• **Verilen metin**
━━━━━━
Sonuç olarak F-16 radarı için ayrılan kesit alanı içine olabilecek en kabiliyetli radarı yerleştirmiş olacaklar. Eskiye nazaran ciddi bir kabiliyet sıçraması edinecekler.
Türk Hava Kuvvetleri ve F-16
F-16 serüveni 1987 yılında başlayan Türk Hava Kuvvetleri (TurAF), TUSAŞ’ın katkılarıyla “Öncel I Projesi” kapsamında 1987-1995 tarihleri arasında, Blok 30 ve Blok 40 konfigürasyonunda 160 adet F-16 C/D uçağına sahip olmuştur. Bu 160 adet F-16 uçağının ilk sekiz uçağı Fort Worth-ABD’de, geriye kalan 152 adeti ise Türk Havacılık ve Uzay Sanayii (TUSAŞ) tesislerinde üretilmiştir.
Birinci paketin devamı niteliğinde olan “Öncel II Projesi” çerçevesinde, 1995-1999 yılları arasında Türk Hava Kuvvetleri için mevcutlara ek olarak Blok 50 konfigürasyonunda ilave 80 F-16 daha TUSAŞ tarafından üretilmiştir. Böylece Türk Hava Kuvvetleri, 12 adet F-16 filosu idame ettirebilecek kadar (240 adet) F-16’ya sahip olmuş ve ana vurucu gücünü F-16 uçağı üzerine şekillendirmiştir.
Ancak ilerleyen yıllarda yaşanan kaza/kırım olayları, gelişen teknoloji ve buna bağlı olarak değişen ihtiyaçlar doğrultusunda Türk Hava Kuvvetleri ana vurucu gücünü oluşturan F-16’ların gerek gövde ömrü gerek teknolojik olarak eskimesinden dolayı Öncel III ve Öncel IV ismini verdiği projelerle eksiklerini gidermeyi hedeflemiştir.
━━━━━━
• **Yapılacak iş**
Türk Hava Kuvvetleri ve F-16 konulu metinde adı geçen projelerin tamamı hangileridir? Kayıtların bu işte hiçbir rolü yoktur.
━━━━━━
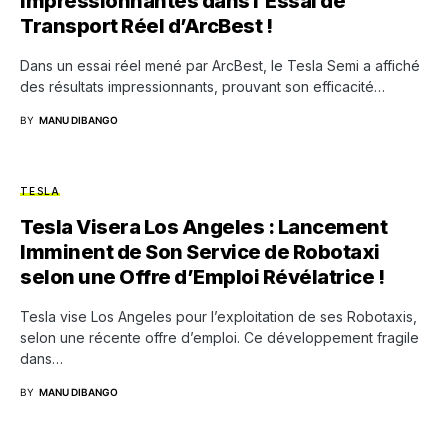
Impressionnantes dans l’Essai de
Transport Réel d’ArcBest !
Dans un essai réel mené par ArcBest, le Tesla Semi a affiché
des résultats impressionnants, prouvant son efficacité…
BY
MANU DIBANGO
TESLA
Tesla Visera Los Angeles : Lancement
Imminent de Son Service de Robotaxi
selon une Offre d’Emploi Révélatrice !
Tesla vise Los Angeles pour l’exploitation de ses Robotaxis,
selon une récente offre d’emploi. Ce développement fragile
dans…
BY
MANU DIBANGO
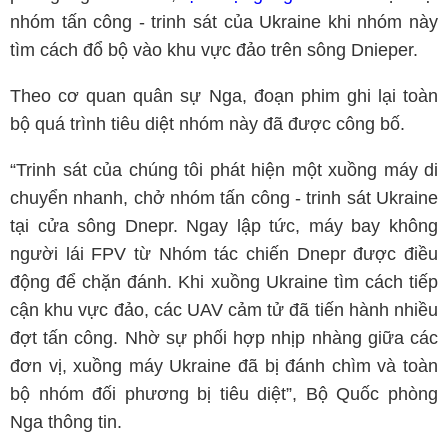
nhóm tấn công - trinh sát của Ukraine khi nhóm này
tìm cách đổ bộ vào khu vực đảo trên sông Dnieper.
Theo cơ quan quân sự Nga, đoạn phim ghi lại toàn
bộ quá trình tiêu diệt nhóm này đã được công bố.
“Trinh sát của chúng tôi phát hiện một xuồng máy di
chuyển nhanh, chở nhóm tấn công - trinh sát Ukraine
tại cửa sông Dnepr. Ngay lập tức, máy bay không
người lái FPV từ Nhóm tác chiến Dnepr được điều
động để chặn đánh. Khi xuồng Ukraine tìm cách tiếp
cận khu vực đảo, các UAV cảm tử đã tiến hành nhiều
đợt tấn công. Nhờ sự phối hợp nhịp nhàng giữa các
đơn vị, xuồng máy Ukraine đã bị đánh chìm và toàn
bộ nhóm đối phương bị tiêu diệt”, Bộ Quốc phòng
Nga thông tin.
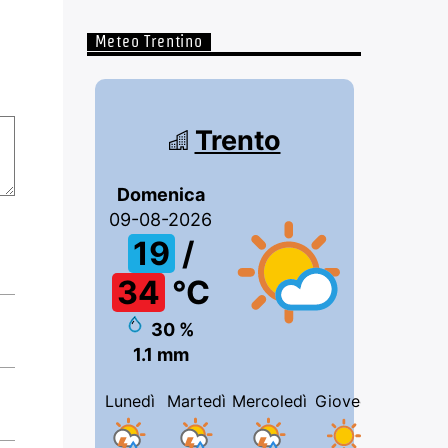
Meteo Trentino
━━━━━━
• **Görevin sonucu**
- Öncel I Projesi
- Öncel II Projesi
- Öncel III
- Öncel IV